#### [What is required]
Where the word "kitchen" occurs in a line of the data, return the whole line.

======== Materials provided

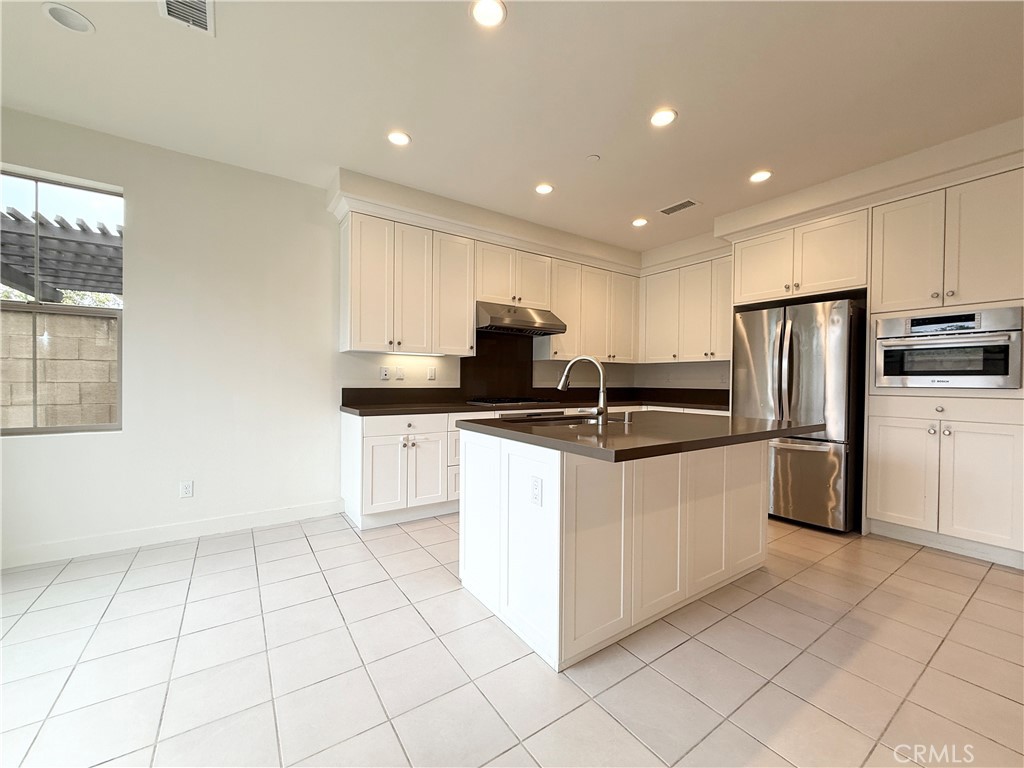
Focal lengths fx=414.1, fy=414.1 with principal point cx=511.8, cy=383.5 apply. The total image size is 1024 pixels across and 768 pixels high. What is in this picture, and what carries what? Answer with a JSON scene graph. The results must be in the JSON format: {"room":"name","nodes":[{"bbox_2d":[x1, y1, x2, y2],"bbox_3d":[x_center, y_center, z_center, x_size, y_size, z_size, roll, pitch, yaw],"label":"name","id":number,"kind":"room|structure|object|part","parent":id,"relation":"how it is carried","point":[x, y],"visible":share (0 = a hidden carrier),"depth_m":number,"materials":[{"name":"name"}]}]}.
{"room":"kitchen","nodes":[
{"label":"kitchen","id":0,"kind":"room"},
{"bbox_2d":[0,109,639,566],"bbox_3d":[-1.359,-0.276,3.695,7.130,2.776,0.162,0,1,-35],"label":"left wall","id":1,"kind":"structure","parent":0,"point":[147,295],"depth_m":3.01,"materials":[{"name":"white paint"}]},
{"bbox_2d":[0,166,122,435],"bbox_3d":[-3.054,-0.485,2.588,0.932,1.635,0.082,0,1,-35],"label":"window","id":2,"kind":"structure","parent":1,"relation":"in","point":[34,431],"depth_m":2.69,"materials":[{"name":"glass"}]},
{"bbox_2d":[0,499,343,568],"bbox_3d":[-2.799,1.045,2.651,3.220,0.112,0.015,0,1,-35],"label":"baseboard","id":3,"kind":"structure","parent":1,"relation":"attached to","point":[219,523],"depth_m":2.88,"materials":[{"name":"white paint"}]},
{"bbox_2d":[180,480,193,498],"bbox_3d":[-2.351,0.760,2.989,0.072,0.118,0.008,0,1,-35],"label":"wall outlet","id":4,"kind":"object","parent":1,"relation":"attached to","point":[187,489],"visible":0.98,"depth_m":2.99,"materials":[{"name":"white plastic"}]},
{"bbox_2d":[379,366,389,379],"bbox_3d":[-1.150,-0.094,3.733,0.081,0.119,0.021,0,1,-35],"label":"wall outlet","id":5,"kind":"object","parent":1,"relation":"attached to","point":[384,373],"visible":0.98,"depth_m":3.73,"materials":[{"name":"white plastic"}]},
{"bbox_2d":[394,365,404,380],"bbox_3d":[-1.040,-0.090,3.811,0.080,0.123,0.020,0,1,-35],"label":"light switch","id":6,"kind":"object","parent":1,"relation":"attached to","point":[401,371],"visible":0.99,"depth_m":3.81,"materials":[{"name":"white plastic"}]},
{"bbox_2d":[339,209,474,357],"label":"upper cabinet","id":7,"kind":"object","parent":1,"relation":"attached to","point":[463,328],"visible":0.99,"depth_m":3.49,"materials":[{"name":"white paint"}]},
{"bbox_2d":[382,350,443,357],"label":"under-cabinet light","id":8,"kind":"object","parent":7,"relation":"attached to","point":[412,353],"visible":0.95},
{"bbox_2d":[427,365,436,380],"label":"light switch","id":9,"kind":"object","parent":1,"relation":"attached to","point":[431,371],"visible":0.98,"depth_m":3.99,"materials":[{"name":"white plastic"}]},
{"bbox_2d":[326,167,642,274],"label":"soffit with crown molding","id":10,"kind":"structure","parent":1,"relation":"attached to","point":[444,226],"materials":[{"name":"white paint"}]},
{"bbox_2d":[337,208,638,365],"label":"upper cabinet run","id":11,"kind":"object","parent":1,"relation":"attached to","point":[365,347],"visible":0.91,"depth_m":3.77,"materials":[{"name":"white paint"}]},
{"bbox_2d":[456,329,534,399],"bbox_3d":[-0.164,-0.196,4.441,0.873,0.765,0.013,0,1,-35],"label":"backsplash panel","id":12,"kind":"structure","parent":1,"relation":"attached to","point":[490,345],"depth_m":4.43,"materials":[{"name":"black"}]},
{"bbox_2d":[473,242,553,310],"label":"upper cabinet","id":13,"kind":"object","parent":1,"relation":"attached to","point":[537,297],"visible":0.77,"depth_m":4.08,"materials":[{"name":"white paint"}]},
{"bbox_2d":[475,301,566,335],"bbox_3d":[0.016,-0.651,4.201,0.913,0.238,0.524,0,1,-35],"label":"range hood","id":14,"kind":"object","parent":13,"relation":"attached to","point":[543,332],"visible":0.9,"depth_m":4.01,"materials":[{"name":"silver metal"}]},
{"bbox_2d":[540,256,639,362],"bbox_3d":[0.930,-0.816,4.919,1.303,1.093,0.366,0,1,-35],"label":"upper cabinet","id":15,"kind":"object","parent":1,"relation":"attached to","point":[554,343],"visible":0.83,"depth_m":4.73,"materials":[{"name":"white wood"}]},
{"bbox_2d":[0,509,1023,767],"bbox_3d":[0.533,1.204,1.317,7.143,0.101,6.441,0,1,-35],"label":"tile floor","id":16,"kind":"structure","parent":0,"point":[916,564],"depth_m":1.68,"materials":[{"name":"beige tile"}]},
{"bbox_2d":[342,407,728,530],"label":"base cabinet","id":17,"kind":"object","parent":16,"relation":"on","point":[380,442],"visible":0.34,"depth_m":3.26,"materials":[{"name":"white paint"}]},
{"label":"drawer","id":18,"kind":"part","parent":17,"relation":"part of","materials":[{"name":"white paint"}]},
{"bbox_2d":[342,388,731,416],"bbox_3d":[0.466,0.164,3.780,3.690,0.142,0.985,0,1,-35],"label":"countertop","id":19,"kind":"structure","parent":17,"relation":"on","point":[401,409],"depth_m":3.76,"materials":[{"name":"stone"}]},
{"bbox_2d":[465,395,558,407],"bbox_3d":[0.012,0.171,4.197,0.784,0.052,0.513,0,1,-35],"label":"cooktop","id":20,"kind":"object","parent":19,"relation":"in","point":[503,401],"visible":0.98,"depth_m":4.04,"materials":[{"name":"metal"}]},
{"bbox_2d":[460,432,775,670],"bbox_3d":[0.702,0.699,2.376,1.709,0.891,1.154,0,1,-35],"label":"kitchen island","id":21,"kind":"object","parent":16,"relation":"on","point":[558,480],"visible":0.88,"depth_m":1.93,"materials":[{"name":"white paint"}]},
{"bbox_2d":[529,475,542,506],"bbox_3d":[0.101,0.460,1.772,0.008,0.115,0.073,0,1,-35],"label":"island outlet","id":22,"kind":"object","parent":21,"relation":"attached to","point":[535,487],"visible":0.98,"depth_m":1.76,"materials":[{"name":"white plastic"}]},
{"bbox_2d":[456,409,828,463],"bbox_3d":[0.725,0.241,2.437,1.641,0.041,1.320,0,1,-35],"label":"island countertop","id":23,"kind":"structure","parent":21,"relation":"on","point":[728,437],"depth_m":1.95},
{"bbox_2d":[504,412,625,426],"bbox_3d":[0.322,0.320,2.476,0.679,0.195,0.515,0,1,-35],"label":"sink","id":24,"kind":"object","parent":23,"relation":"in","point":[554,420],"visible":0.24,"depth_m":2.61,"materials":[{"name":"silver metal"}]},
{"bbox_2d":[557,356,608,424],"bbox_3d":[0.397,0.028,2.362,0.314,0.372,0.128,1,1,24],"label":"faucet","id":25,"kind":"object","parent":23,"relation":"on","point":[601,411],"visible":1,"depth_m":2.29,"materials":[{"name":"silver metal"}]},
{"bbox_2d":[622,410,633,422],"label":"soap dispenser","id":26,"kind":"object","parent":23,"relation":"on","point":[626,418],"visible":0.99,"depth_m":2.35,"materials":[{"name":"silver metal"}]},
{"bbox_2d":[730,297,865,532],"bbox_3d":[2.482,0.245,3.615,0.868,1.771,0.894,0,1,-35],"label":"refrigerator","id":27,"kind":"object","parent":16,"relation":"on","point":[760,358],"visible":0.77,"depth_m":3.24,"materials":[{"name":"silver metal"}]},
{"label":"freezer drawer","id":28,"kind":"part","parent":27,"relation":"part of","materials":[{"name":"silver metal"}]},
{"bbox_2d":[864,168,1023,569],"bbox_3d":[3.122,-0.082,2.936,0.630,2.485,0.901,0,1,-35],"label":"tall cabinet","id":29,"kind":"object","parent":16,"relation":"on","point":[872,439],"visible":0.8,"depth_m":2.78,"materials":[{"name":"white paint"}]},
{"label":"cabinet door","id":30,"kind":"part","parent":29,"relation":"part of","materials":[{"name":"white paint"}]},
{"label":"drawer","id":31,"kind":"part","parent":29,"relation":"part of","materials":[{"name":"white"}]},
{"bbox_2d":[873,306,1023,388],"bbox_3d":[3.069,-0.229,2.933,0.589,0.513,0.744,0,1,-35],"label":"wall oven","id":32,"kind":"object","parent":29,"relation":"in","point":[955,368],"visible":0.97,"depth_m":2.76,"materials":[{"name":"silver metal"}]},
{"bbox_2d":[0,0,1023,255],"bbox_3d":[0.599,-1.646,1.292,7.102,0.112,6.452,0,1,-35],"label":"ceiling","id":33,"kind":"structure","parent":0,"point":[581,149],"depth_m":2.28,"materials":[{"name":"white paint"}]},
{"bbox_2d":[41,2,93,33],"bbox_3d":[-1.984,-1.633,1.854,0.164,0.016,0.165,0,1,-35],"label":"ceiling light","id":34,"kind":"object","parent":33,"relation":"in","point":[58,16],"visible":0.99,"depth_m":1.85,"materials":[{"name":"white"}]},
{"bbox_2d":[157,0,214,35],"bbox_3d":[-1.375,-1.610,1.721,0.203,0.013,0.329,0,1,-35],"label":"ceiling vent","id":35,"kind":"object","parent":33,"relation":"in","point":[204,22],"visible":0.99,"depth_m":1.80,"materials":[{"name":"white metal"}]},
{"bbox_2d":[386,130,410,146],"bbox_3d":[-0.752,-1.624,2.744,0.165,0.009,0.166,0,1,-35],"label":"recessed light","id":36,"kind":"object","parent":33,"relation":"in","point":[399,138],"visible":0.99,"depth_m":2.74,"materials":[{"name":"white"}]},
{"bbox_2d":[470,0,505,27],"bbox_3d":[-0.105,-1.609,1.793,0.166,0.009,0.166,0,1,-35],"label":"recessed light","id":37,"kind":"object","parent":33,"relation":"in","point":[488,16],"visible":0.99,"depth_m":1.80,"materials":[{"name":"white"}]},
{"bbox_2d":[534,182,553,194],"bbox_3d":[0.266,-1.627,3.454,0.167,0.009,0.168,0,1,-35],"label":"recessed light","id":38,"kind":"object","parent":33,"relation":"in","point":[543,188],"visible":0.99,"depth_m":3.44,"materials":[{"name":"white"}]},
{"bbox_2d":[586,153,599,162],"bbox_3d":[0.574,-1.608,2.957,0.088,0.019,0.089,0,1,-35],"label":"smoke detector","id":39,"kind":"object","parent":33,"relation":"attached to","point":[592,158],"visible":0.99,"depth_m":2.94,"materials":[{"name":"white plastic"}]},
{"bbox_2d":[631,217,647,226],"bbox_3d":[1.277,-1.621,4.158,0.166,0.010,0.168,0,1,-35],"label":"recessed light","id":40,"kind":"object","parent":33,"relation":"in","point":[637,222],"visible":0.99,"depth_m":4.14,"materials":[{"name":"white"}]},
{"bbox_2d":[649,107,676,126],"bbox_3d":[0.910,-1.606,2.502,0.169,0.009,0.171,0,1,-35],"label":"recessed light","id":41,"kind":"object","parent":33,"relation":"in","point":[668,115],"visible":0.99,"depth_m":2.49,"materials":[{"name":"white"}]},
{"bbox_2d":[658,198,699,215],"bbox_3d":[1.525,-1.616,3.790,0.185,0.009,0.334,0,1,-35],"label":"ceiling vent","id":42,"kind":"object","parent":33,"relation":"in","point":[687,203],"visible":0.99,"depth_m":3.78,"materials":[{"name":"metal"}]},
{"bbox_2d":[749,169,772,182],"bbox_3d":[1.921,-1.606,3.207,0.169,0.009,0.170,0,1,-35],"label":"recessed light","id":43,"kind":"object","parent":33,"relation":"in","point":[762,175],"visible":0.99,"depth_m":3.20,"materials":[{"name":"white"}]},
{"bbox_2d":[639,114,1023,398],"bbox_3d":[3.062,-0.205,3.376,0.475,2.796,4.845,0,1,-35],"label":"right wall","id":44,"kind":"structure","parent":0,"point":[685,379],"depth_m":3.39,"materials":[{"name":"white paint"}]},
{"bbox_2d":[639,254,732,362],"bbox_3d":[2.074,-0.803,4.706,0.365,1.092,1.297,0,1,-35],"label":"upper cabinet","id":45,"kind":"object","parent":44,"relation":"attached to","point":[719,353],"visible":0.79,"depth_m":4.61,"materials":[{"name":"white paint"}]},
{"bbox_2d":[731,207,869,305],"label":"upper cabinet","id":46,"kind":"object","parent":44,"relation":"attached to","point":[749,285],"visible":0.87,"depth_m":3.48,"materials":[{"name":"white paint"}]},
{"bbox_2d":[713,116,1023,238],"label":"soffit with crown molding","id":47,"kind":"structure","parent":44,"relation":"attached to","point":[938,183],"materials":[{"name":"white paint"}]},
{"label":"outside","id":48,"kind":"structure","parent":0,"visible":0},
{"bbox_2d":[0,307,118,430],"bbox_3d":[-5.163,0.230,4.217,8.271,1.873,0.243,0,1,-35],"label":"block wall","id":49,"kind":"structure","parent":48,"point":[22,317],"depth_m":4.29,"materials":[{"name":"beige concrete"}]},
{"label":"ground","id":50,"kind":"structure","parent":48,"visible":0},
{"bbox_2d":[0,208,123,301],"bbox_3d":[-5.301,-0.371,5.069,3.688,2.705,3.077,0,1,-35],"label":"pergola","id":51,"kind":"object","parent":50,"relation":"on","point":[64,239],"visible":0.55,"depth_m":4.59,"materials":[{"name":"wood"}]},
{"bbox_2d":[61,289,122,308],"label":"tree foliage","id":52,"kind":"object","parent":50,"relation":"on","point":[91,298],"visible":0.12,"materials":[{"name":"green plant"}]}
]}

================

#### [Answer space]
{"room":"kitchen","nodes":[
{"label":"kitchen","id":0,"kind":"room"},
{"bbox_2d":[460,432,775,670],"bbox_3d":[0.702,0.699,2.376,1.709,0.891,1.154,0,1,-35],"label":"kitchen island","id":21,"kind":"object","parent":16,"relation":"on","point":[558,480],"visible":0.88,"depth_m":1.93,"materials":[{"name":"white paint"}]},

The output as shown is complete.